Since finishing lent and deciding to continue on this journey we have signed up for Riverford fruit and veg boxes. I shopped around but struggled to find a comparable, 100% organic, box that was well priced to compete with supermarkets. Plus they let you know what will be in your box a week before it is delivered, which hardly anywhere does. This has made the process so much easier and means I can plan lots of delicious veggie recipes based on what is being delivered. Saves me having to get too creative. And means we are now eating seasonably a lot more too, another issue i've often considered important but too difficult to think about. I would definitely recommend them, we are really enjoying having the deliveries.

This lovely cookbook came free with our second Riverford delivery.
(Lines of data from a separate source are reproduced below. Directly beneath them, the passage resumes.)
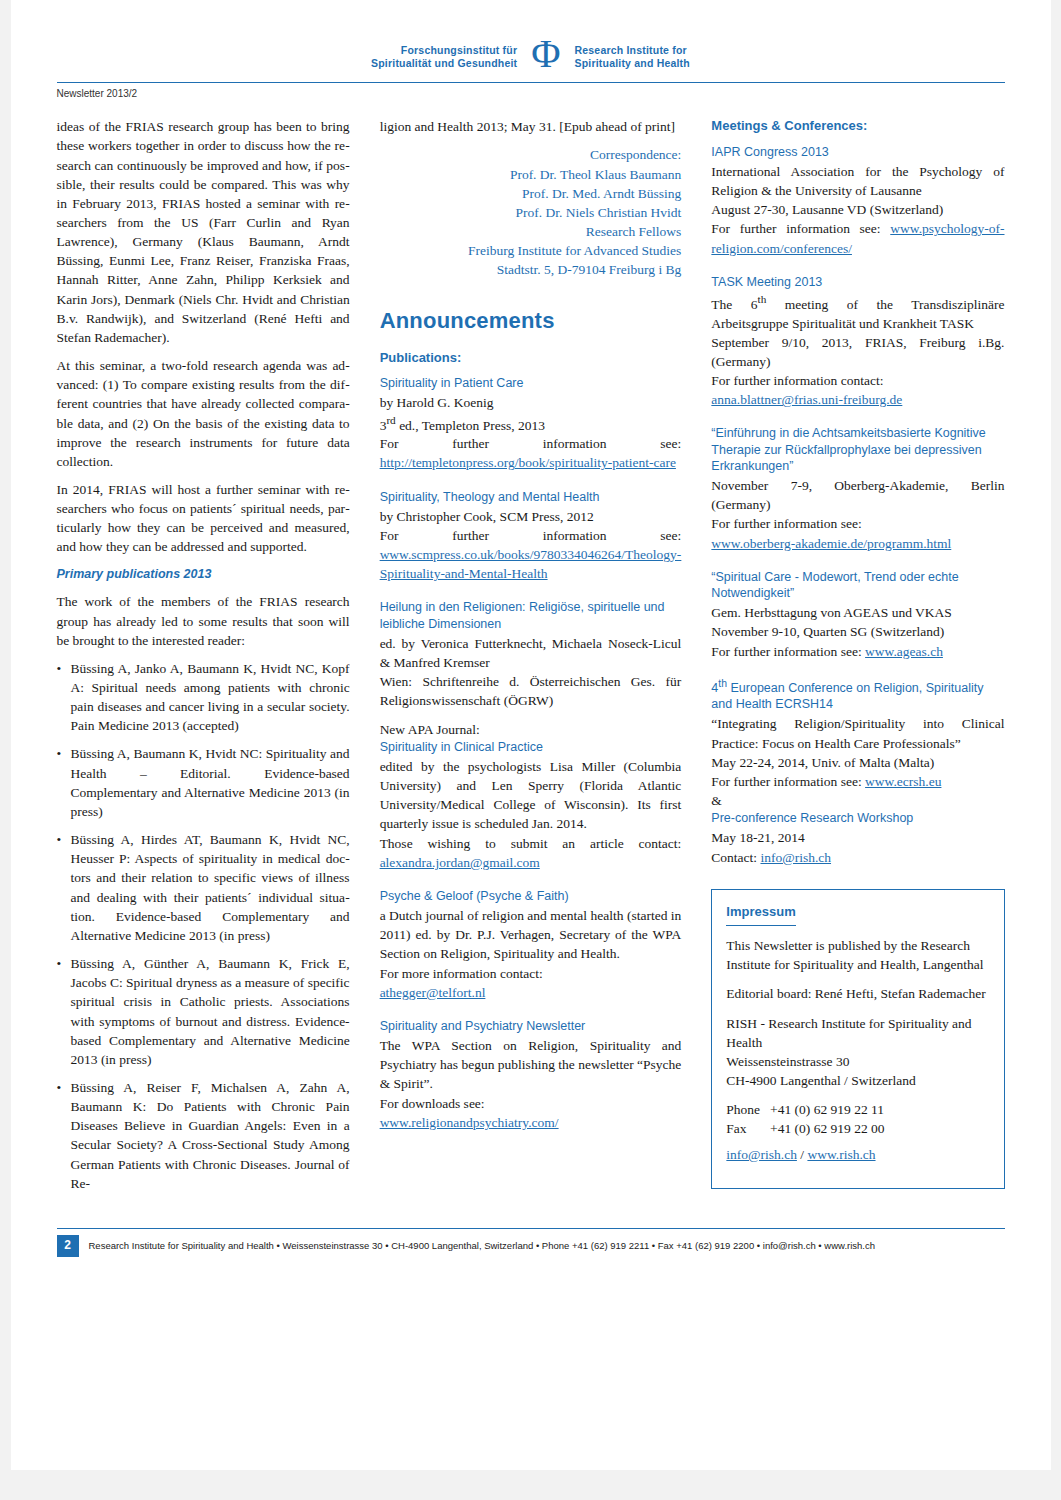Forschungsinstitut für
Spiritualität und Gesundheit
Φ
Research Institute for
Spirituality and Health
Newsletter 2013/2
ideas of the FRIAS research group has been to bring these workers together in order to discuss how the research can continuously be improved and how, if possible, their results could be compared. This was why in February 2013, FRIAS hosted a seminar with researchers from the US (Farr Curlin and Ryan Lawrence), Germany (Klaus Baumann, Arndt Büssing, Eunmi Lee, Franz Reiser, Franziska Fraas, Hannah Ritter, Anne Zahn, Philipp Kerksiek and Karin Jors), Denmark (Niels Chr. Hvidt and Christian B.v. Randwijk), and Switzerland (René Hefti and Stefan Rademacher).
At this seminar, a two-fold research agenda was advanced: (1) To compare existing results from the different countries that have already collected comparable data, and (2) On the basis of the existing data to improve the research instruments for future data collection.
In 2014, FRIAS will host a further seminar with researchers who focus on patients´ spiritual needs, particularly how they can be perceived and measured, and how they can be addressed and supported.
Primary publications 2013
The work of the members of the FRIAS research group has already led to some results that soon will be brought to the interested reader:
Büssing A, Janko A, Baumann K, Hvidt NC, Kopf A: Spiritual needs among patients with chronic pain diseases and cancer living in a secular society. Pain Medicine 2013 (accepted)
Büssing A, Baumann K, Hvidt NC: Spirituality and Health – Editorial. Evidence-based Complementary and Alternative Medicine 2013 (in press)
Büssing A, Hirdes AT, Baumann K, Hvidt NC, Heusser P: Aspects of spirituality in medical doctors and their relation to specific views of illness and dealing with their patients´ individual situation. Evidence-based Complementary and Alternative Medicine 2013 (in press)
Büssing A, Günther A, Baumann K, Frick E, Jacobs C: Spiritual dryness as a measure of specific spiritual crisis in Catholic priests. Associations with symptoms of burnout and distress. Evidence-based Complementary and Alternative Medicine 2013 (in press)
Büssing A, Reiser F, Michalsen A, Zahn A, Baumann K: Do Patients with Chronic Pain Diseases Believe in Guardian Angels: Even in a Secular Society? A Cross-Sectional Study Among German Patients with Chronic Diseases. Journal of Re-
ligion and Health 2013; May 31. [Epub ahead of print]
Correspondence:
Prof. Dr. Theol Klaus Baumann
Prof. Dr. Med. Arndt Büssing
Prof. Dr. Niels Christian Hvidt
Research Fellows
Freiburg Institute for Advanced Studies
Stadtstr. 5, D-79104 Freiburg i Bg
Announcements
Publications:
Spirituality in Patient Care
by Harold G. Koenig
3rd ed., Templeton Press, 2013
For further information see: http://templetonpress.org/book/spirituality-patient-care
Spirituality, Theology and Mental Health
by Christopher Cook, SCM Press, 2012
For further information see: www.scmpress.co.uk/books/9780334046264/Theology-Spirituality-and-Mental-Health
Heilung in den Religionen: Religiöse, spirituelle und leibliche Dimensionen
ed. by Veronica Futterknecht, Michaela Noseck-Licul & Manfred Kremser
Wien: Schriftenreihe d. Österreichischen Ges. für Religionswissenschaft (ÖGRW)
New APA Journal:
Spirituality in Clinical Practice
edited by the psychologists Lisa Miller (Columbia University) and Len Sperry (Florida Atlantic University/Medical College of Wisconsin). Its first quarterly issue is scheduled Jan. 2014.
Those wishing to submit an article contact: alexandra.jordan@gmail.com
Psyche & Geloof (Psyche & Faith)
a Dutch journal of religion and mental health (started in 2011) ed. by Dr. P.J. Verhagen, Secretary of the WPA Section on Religion, Spirituality and Health.
For more information contact:
athegger@telfort.nl
Spirituality and Psychiatry Newsletter
The WPA Section on Religion, Spirituality and Psychiatry has begun publishing the newsletter “Psyche & Spirit”.
For downloads see:
www.religionandpsychiatry.com/
Meetings & Conferences:
IAPR Congress 2013
International Association for the Psychology of Religion & the University of Lausanne
August 27-30, Lausanne VD (Switzerland)
For further information see: www.psychology-of-religion.com/conferences/
TASK Meeting 2013
The 6th meeting of the Transdisziplinäre Arbeitsgruppe Spiritualität und Krankheit TASK
September 9/10, 2013, FRIAS, Freiburg i.Bg. (Germany)
For further information contact:
anna.blattner@frias.uni-freiburg.de
“Einführung in die Achtsamkeitsbasierte Kognitive Therapie zur Rückfallprophylaxe bei depressiven Erkrankungen”
November 7-9, Oberberg-Akademie, Berlin (Germany)
For further information see:
www.oberberg-akademie.de/programm.html
“Spiritual Care - Modewort, Trend oder echte Notwendigkeit”
Gem. Herbsttagung von AGEAS und VKAS
November 9-10, Quarten SG (Switzerland)
For further information see: www.ageas.ch
4th European Conference on Religion, Spirituality and Health ECRSH14
“Integrating Religion/Spirituality into Clinical Practice: Focus on Health Care Professionals”
May 22-24, 2014, Univ. of Malta (Malta)
For further information see: www.ecrsh.eu
&
Pre-conference Research Workshop
May 18-21, 2014
Contact: info@rish.ch
Impressum
This Newsletter is published by the Research Institute for Spirituality and Health, Langenthal
Editorial board: René Hefti, Stefan Rademacher
RISH - Research Institute for Spirituality and Health
Weissensteinstrasse 30
CH-4900 Langenthal / Switzerland
Phone+41 (0) 62 919 22 11 Fax+41 (0) 62 919 22 00
info@rish.ch / www.rish.ch
2
Research Institute for Spirituality and Health • Weissensteinstrasse 30 • CH-4900 Langenthal, Switzerland • Phone +41 (62) 919 2211 • Fax +41 (62) 919 2200 • info@rish.ch • www.rish.ch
This lovely cookbook came free with our second Riverford delivery.

There are so many issues in this world that we can feel strongly about, but it can leave us feeling overwhelmed and helpless. However, it doesn't have to be like that. You don't need to go all out like we did, just being aware of the issues and making a conscious decision to eat less meat is a great first step. So many people have said to us "they couldn't do that" but i'd like to think I've shown that it is possible, and with the right vegetables in your diet you can be even healthier than ever.

If you want to know anything else about our meat free lent that I haven't covered here, please feel free to ask in the comments. If you decide to make a change or have done already i'd love to hear how you've got on, and what does and doesn't work for you.